Fort potentiel à Mumbai

Selon celle-ci, ce modèle, déjà adopté pour la construction d'autoroutes nationales, sera étendu aux vastes projets d'infrastructures. Depuis août, trente-sept propositions de partenariats public-privé ont été lancées par différents ministères du gouvernement. L'Etat n'a pas attendu longtemps pour en accepter vingt-huit d'entre elles. Pour accélérer encore le mouvement, le gouvernement indien a créé la India Infrastructure Finance Company, une entité dédiée au financement de projets d'infrastructures en phase de démarrage. Le financement pourra atteindre jusqu'à 20% du coût total et proviendra d'emprunts sur les marchés financiers indien et étranger. Selon l'étude de Lehman Brothers, cette initiative devrait permettre aux entreprises d'avoir plus facilement accès à des crédits.

Réduire les embouteillages

Face aux efforts du gouvernement indien, 3i, société anglaise de private equity, a été séduite. Elle a récemment annoncé qu'elle comptait récolter 5 milliards de dollars pour des projets d'infrastructures. 3i a pointé son doigt sur l'Inde, considérant désormais ce pays comme jouissant d'un fort potentiel de développement.

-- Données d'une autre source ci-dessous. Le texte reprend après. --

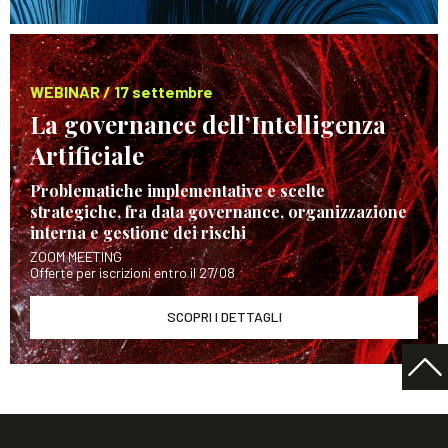
WEBINAR / 17 settembre
La governance dell’Intelligenza
Artificiale
Problematiche implementative e scelte
strategiche, fra data governance, organizzazione
interna e gestione dei rischi
ZOOM MEETING
Offerte per iscrizioni entro il 27/08
SCOPRI I DETTAGLI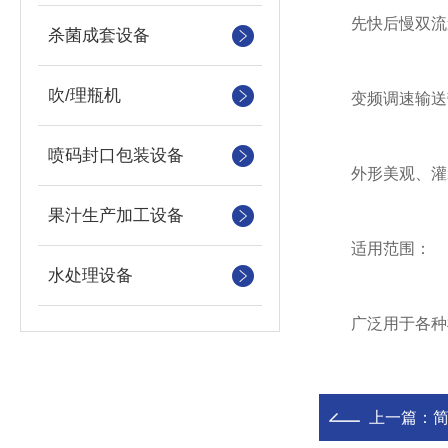
先快后慢双流
杀菌成套设备
吹/理瓶机
变频调速输送带
喷码封口包装设备
外形美观、灌装
果汁生产加工设备
适用范围：
水处理设备
广泛用于各种桶装
上一篇：
简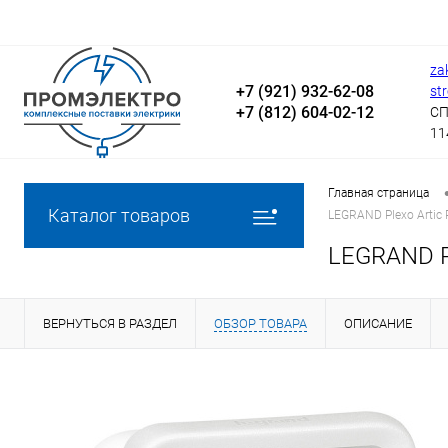
za
+7 (921) 932-62-08
st
+7 (812) 604-02-12
СП
11
Главная страница
Каталог товаров
LEGRAND Plexo Artic 
LEGRAND Pl
ВЕРНУТЬСЯ В РАЗДЕЛ
ОБЗОР ТОВАРА
ОПИСАНИЕ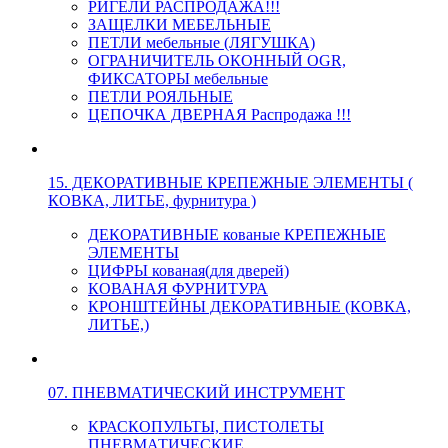
РИГЕЛИ РАСПРОДАЖА!!!
ЗАЩЕЛКИ МЕБЕЛЬНЫЕ
ПЕТЛИ мебельные (ЛЯГУШКА)
ОГРАНИЧИТЕЛЬ ОКОННЫЙ OGR,
ФИКСАТОРЫ мебельные
ПЕТЛИ РОЯЛЬНЫЕ
ЦЕПОЧКА ДВЕРНАЯ Распродажа !!!
15. ДЕКОРАТИВНЫЕ КРЕПЕЖНЫЕ ЭЛЕМЕНТЫ (
КОВКА, ЛИТЬЕ, фурнитура )
ДЕКОРАТИВНЫЕ кованые КРЕПЕЖНЫЕ
ЭЛЕМЕНТЫ
ЦИФРЫ кованая(для дверей)
КОВАНАЯ ФУРНИТУРА
КРОНШТЕЙНЫ ДЕКОРАТИВНЫЕ (КОВКА,
ЛИТЬЕ,)
07. ПНЕВМАТИЧЕСКИЙ ИНСТРУМЕНТ
КРАСКОПУЛЬТЫ, ПИСТОЛЕТЫ
ПНЕВМАТИЧЕСКИЕ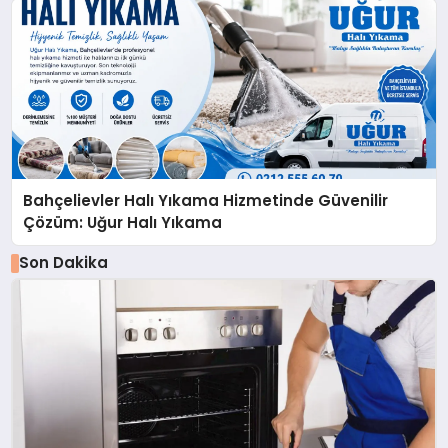
Bahçelievler Halı Yıkama Hizmetinde Güvenilir
Çözüm: Uğur Halı Yıkama
Son Dakika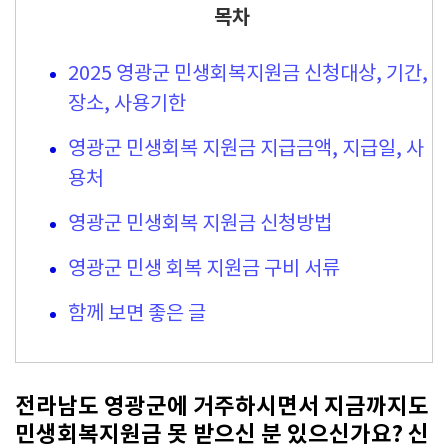
목차
2025 영광군 민생회복지원금 신청대상, 기간,
장소, 사용기한
영광군 민생회복 지원금 지급금액, 지급일, 사
용처
영광군 민생회복 지원금 신청방법
영광군 민생 회복 지원금 구비 서류
함께 보면 좋은 글
전라남도 영광군에 거주하시면서 지금까지도
민생회복지원금 못 받으신 분 있으신가요? 신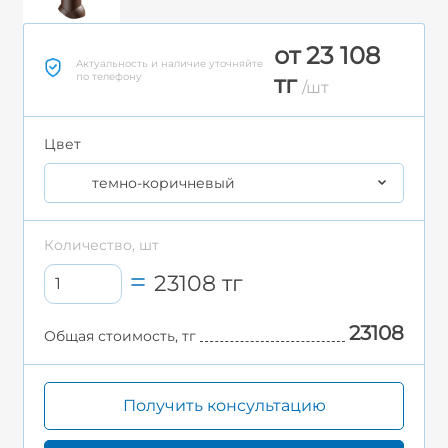
от 23 108
Актуальность и наличие уточняйте
по телефону
тг
/шт
Цвет
темно-коричневый
Количество, шт
23108
тг
23108
Общая стоимость, тг
Получить консультацию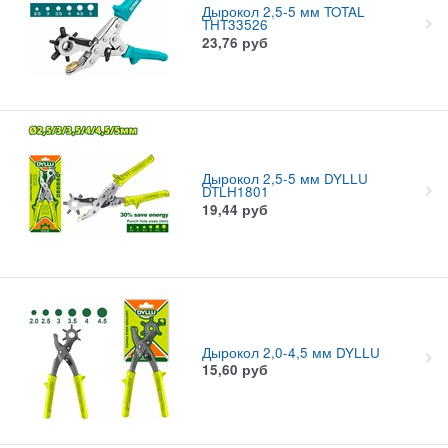
Дырокол 2,5-5 мм TOTAL
THT33526
23,76
руб
Дырокол 2,5-5 мм DYLLU
DTLH1801
19,44
руб
Дырокол 2,0-4,5 мм DYLLU
15,60
руб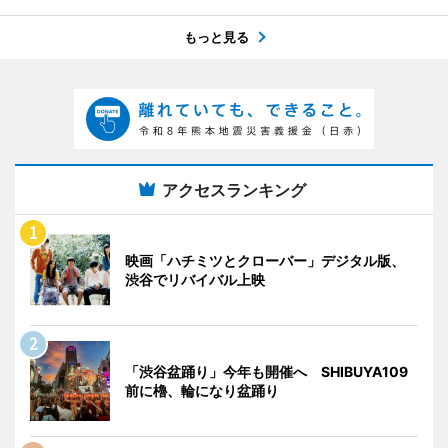
もっと見る
アクセスランキング
映画「ハチミツとクローバー」デジタル版、
渋谷でリバイバル上映
「渋谷盆踊り」今年も開催へ SHIBUYA109
前に櫓、輪になり盆踊り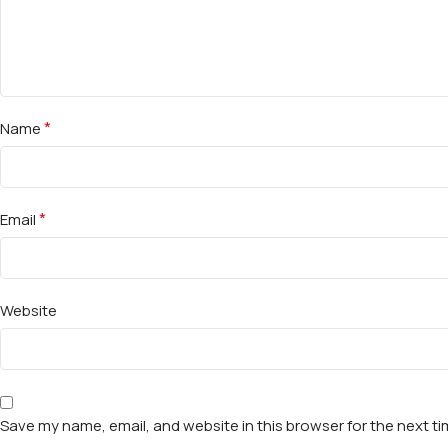
*
Name
*
Email
Website
Save my name, email, and website in this browser for the next t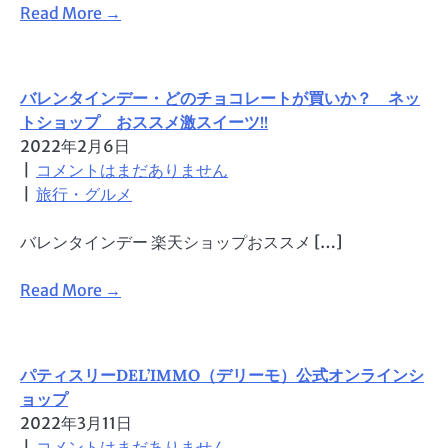
Read More →
バレンタインデー・どのチョコレートが買いか？ ネッ
トショップ おススメ激スイーツ!!
2022年2月6日
|
コメントはまだありません
|
旅行・グルメ
バレンタインデー 楽天ショップおススメ […]
Read More →
パティスリーDEL’IMMO（デリーモ）公式オンラインシ
ョップ
2022年3月11日
|
コメントはまだありません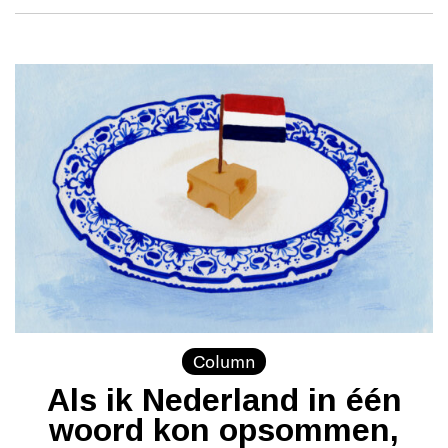
Column
Als ik Nederland in één
woord kon opsommen,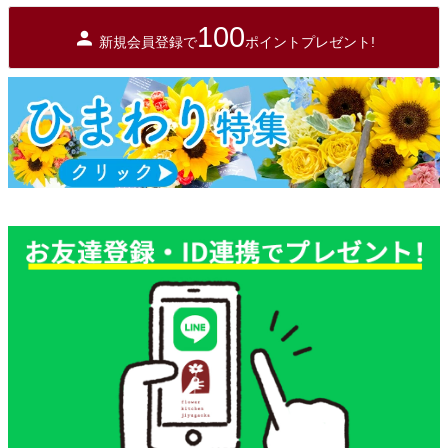
100
新規会員登録で
ポイントプレゼント!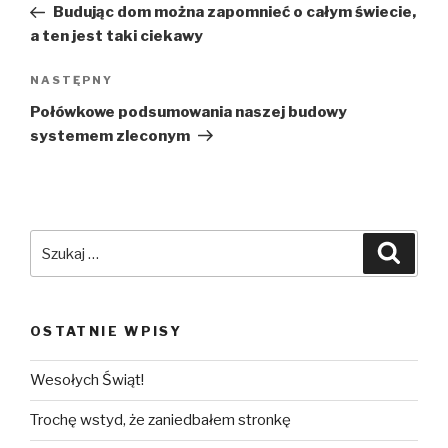
wpis
Budując dom można zapomnieć o całym świecie,
a ten jest taki ciekawy
NASTĘPNY
Następny
wpis
Połówkowe podsumowania naszej budowy
systemem zleconym
Szukaj:
Szuka
OSTATNIE WPISY
Wesołych Świąt!
Trochę wstyd, że zaniedbałem stronkę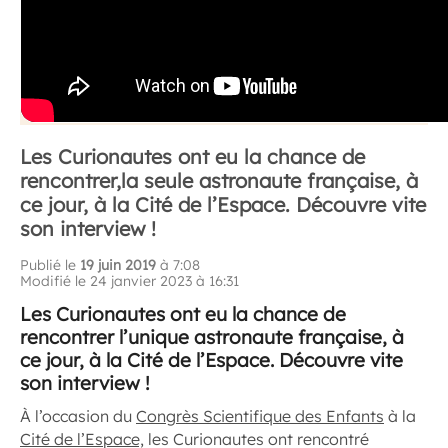
Les Curionautes ont eu la chance de
rencontrer,la seule astronaute française, à
ce jour, à la Cité de l’Espace. Découvre vite
son interview !
Publié le
19 juin 2019
à 7:08
Modifié le 24 janvier 2023 à 16:31
Les Curionautes ont eu la chance de
rencontrer l’unique astronaute française, à
ce jour, à la Cité de l’Espace. Découvre vite
son interview !
À l’occasion du
Congrès Scientifique des Enfants
à la
Cité de l’Espace,
les Curionautes ont rencontré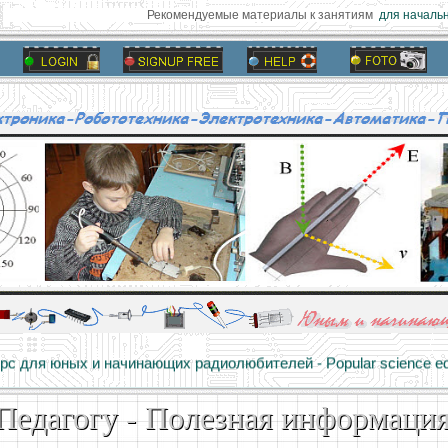
Рекомендуемые материалы к занятиям
для начальн
алы и опыт профессионалов - Basics of electricity, educational 
 для юных и начинающих радиолюбителей - Popular science educa
Педагогу - Полезная информаци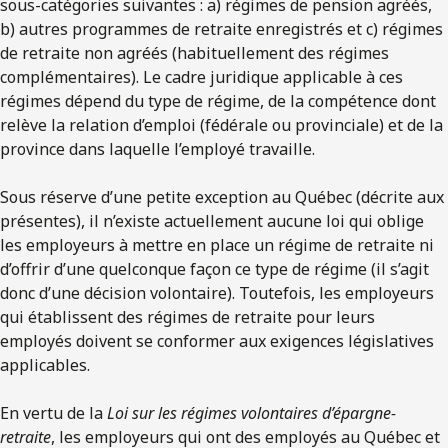
sous-catégories suivantes : a) régimes de pension agréés,
b) autres programmes de retraite enregistrés et c) régimes
de retraite non agréés (habituellement des régimes
complémentaires). Le cadre juridique applicable à ces
régimes dépend du type de régime, de la compétence dont
relève la relation d’emploi (fédérale ou provinciale) et de la
province dans laquelle l’employé travaille.
Sous réserve d’une petite exception au Québec (décrite aux
présentes), il n’existe actuellement aucune loi qui oblige
les employeurs à mettre en place un régime de retraite ni
d’offrir d’une quelconque façon ce type de régime (il s’agit
donc d’une décision volontaire). Toutefois, les employeurs
qui établissent des régimes de retraite pour leurs
employés doivent se conformer aux exigences législatives
applicables.
En vertu de la
Loi sur les régimes volontaires d’épargne-
retraite
, les employeurs qui ont des employés au Québec et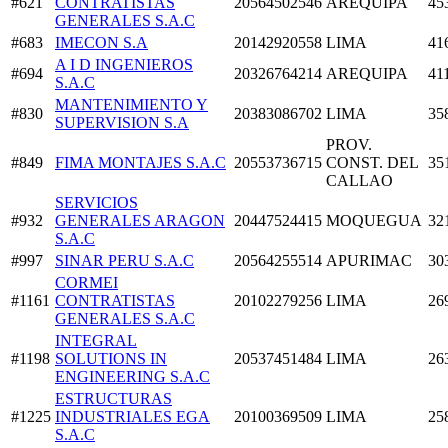
#621
CONTRATISTAS
20564502546
AREQUIPA
45
GENERALES S.A.C
#683
IMECON S.A
20142920558
LIMA
41
A I D INGENIEROS
#694
20326764214
AREQUIPA
41
S.A.C
MANTENIMIENTO Y
#830
20383086702
LIMA
35
SUPERVISION S.A
PROV.
#849
FIMA MONTAJES S.A.C
20553736715
CONST. DEL
35
CALLAO
SERVICIOS
#932
GENERALES ARAGON
20447524415
MOQUEGUA
32
S.A.C
#997
SINAR PERU S.A.C
20564255514
APURIMAC
30
CORMEI
#1161
CONTRATISTAS
20102279256
LIMA
26
GENERALES S.A.C
INTEGRAL
#1198
SOLUTIONS IN
20537451484
LIMA
26
ENGINEERING S.A.C
ESTRUCTURAS
#1225
INDUSTRIALES EGA
20100369509
LIMA
25
S.A.C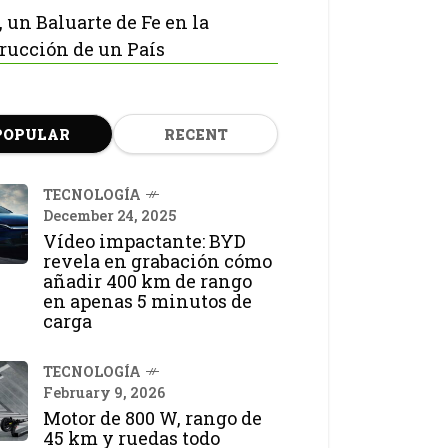
, un Baluarte de Fe en la
rucción de un País
POPULAR
RECENT
TECNOLOGÍA
December 24, 2025
Vídeo impactante: BYD
revela en grabación cómo
añadir 400 km de rango
en apenas 5 minutos de
carga
TECNOLOGÍA
February 9, 2026
Motor de 800 W, rango de
45 km y ruedas todo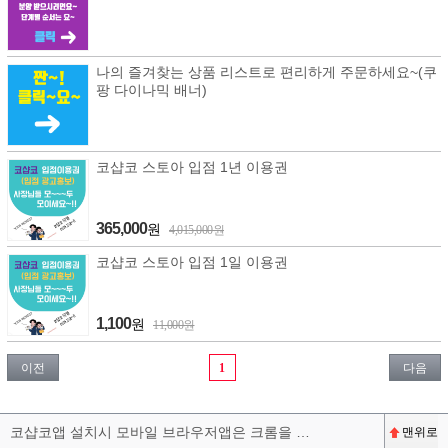
나의 즐겨찾는 상품 리스트로 편리하게 주문하세요~(쿠
팡 다이나믹 배너)
코샵코 스토아 입점 1년 이용권
365,000
원
4,015,000원
코샵코 스토아 입점 1일 이용권
1,100
원
11,000원
이전
1
다음
코샵코앱 설치시 모바일 브라우저앱은 크롬을 권장합니다^^
맨위로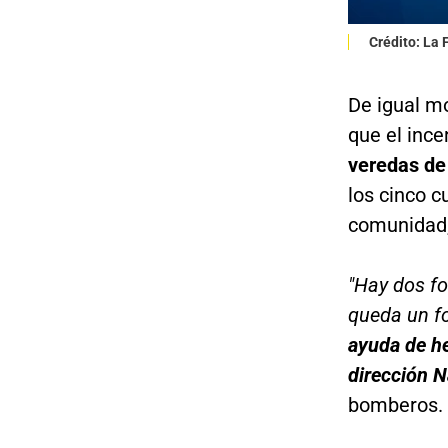
Crédito: La
De igual m
que el ince
veredas de 
los cinco 
comunidad,
"Hay dos f
queda un fo
ayuda de he
dirección 
bomberos.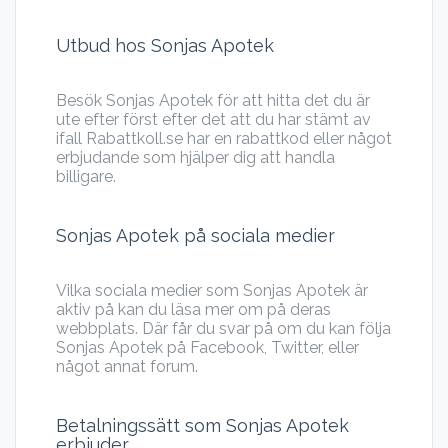
Utbud hos Sonjas Apotek
Besök Sonjas Apotek för att hitta det du är
ute efter först efter det att du har stämt av
ifall Rabattkoll.se har en rabattkod eller något
erbjudande som hjälper dig att handla
billigare.
Sonjas Apotek på sociala medier
Vilka sociala medier som Sonjas Apotek är
aktiv på kan du läsa mer om på deras
webbplats. Där får du svar på om du kan följa
Sonjas Apotek på Facebook, Twitter, eller
något annat forum.
Betalningssätt som Sonjas Apotek
erbjuder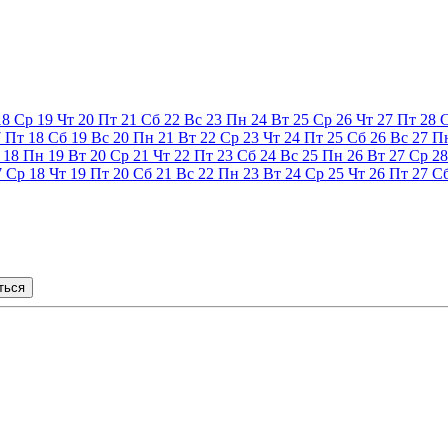
18
Ср
19
Чт
20
Пт
21
Сб
22
Вс
23
Пн
24
Вт
25
Ср
26
Чт
27
Пт
28
7
Пт
18
Сб
19
Вс
20
Пн
21
Вт
22
Ср
23
Чт
24
Пт
25
Сб
26
Вс
27
П
18
Пн
19
Вт
20
Ср
21
Чт
22
Пт
23
Сб
24
Вс
25
Пн
26
Вт
27
Ср
28
7
Ср
18
Чт
19
Пт
20
Сб
21
Вс
22
Пн
23
Вт
24
Ср
25
Чт
26
Пт
27
С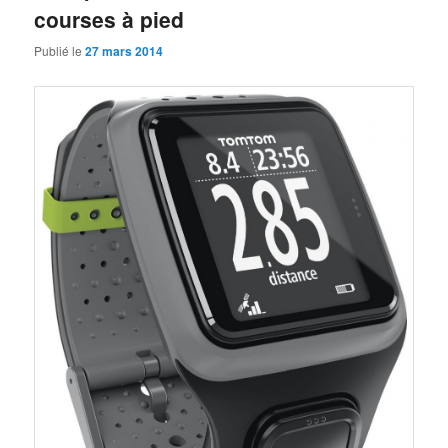
courses à pied
Publié le
27 mars 2014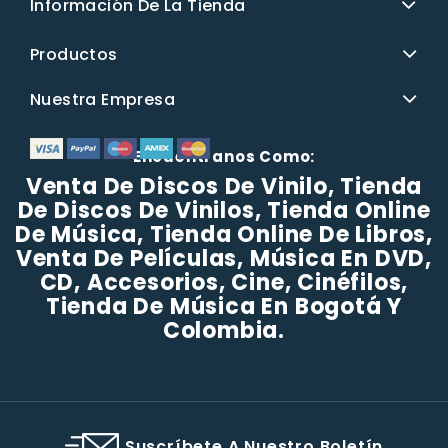
Información De La Tienda
Productos
Nuestra Empresa
Encuéntranos Como:
Venta De Discos De Vinilo, Tienda
De Discos De Vinilos, Tienda Online
De Música, Tienda Online De Libros,
Venta De Películas, Música En DVD,
CD, Accesorios, Cine, Cinéfilos,
Tienda De Música En Bogotá Y
Colombia.
Suscríbete A Nuestro Boletín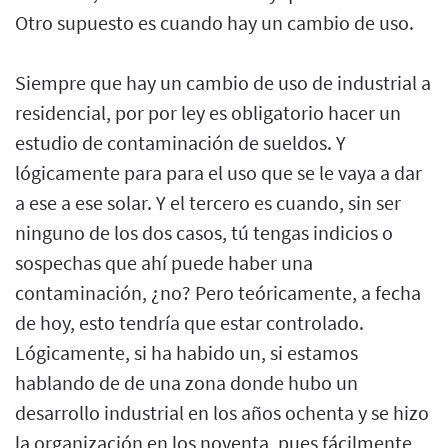
Otro supuesto es cuando hay un cambio de uso.
Siempre que hay un cambio de uso de industrial a
residencial, por por ley es obligatorio hacer un
estudio de contaminación de sueldos. Y
lógicamente para para el uso que se le vaya a dar
a ese a ese solar. Y el tercero es cuando, sin ser
ninguno de los dos casos, tú tengas indicios o
sospechas que ahí puede haber una
contaminación, ¿no? Pero teóricamente, a fecha
de hoy, esto tendría que estar controlado.
Lógicamente, si ha habido un, si estamos
hablando de de una zona donde hubo un
desarrollo industrial en los años ochenta y se hizo
la organización en los noventa, pues fácilmente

La société anglaise pourrait jeter son dévolu sur l'Etat du Maharashtra, dont la capitale est Mumbai. Son gouvernement vient d'abroger une loi pour permettre l'éclosion de projets de construction d'habitations et de centres commerciaux sur une surface de 32000 hectares, dont 5200 uniquement à Mumbai. Pour la capitale économique de l'Inde, cela correspond à la surface de 10400 terrains de football à se partager, entre entreprises et autorités publiques.

De son côté, l'OCDE (Organisation de coopération et de développement économiques) a publié en octobre une étude sur l'Inde publiée qui souligne que la croissance dans les infrastructures est deux fois moins élevée que celle du produit intérieur brut. Cet écart constitue potentiellement un obstacle majeur à la croissance économique du pays. Pour que la situation s'améliore, les auteurs de l'étude préconisent eux aussi le recours aux partenariats public-privé, un modèle qui représente à peine 3,5% du PIB indien en 2006.

Exemple unique en Inde: la construction, la gestion et l'entretien du pont à péage qui relie Delhi à Noida, une banlieue florissante au sud-est de la capitale, ont été confiés à la société Noida Toll Bridge. C'est la seule entreprise de ce genre à être cotée à la bourse de Mumbai. Son contrat, d'une durée de 27 ans, prendra fin en 2027. Ensuite, les activités seront confiées aux autorités publiques. Le trafic a triplé en cinq ans et les utilisateurs ne rechignent pas à mettre la main au porte-monnaie afin de gagner 30 minutes sur un trajet de... 6,5 kilomètres. Après plusieurs exercices déficitaires, la compagnie est devenue rentable en 2005.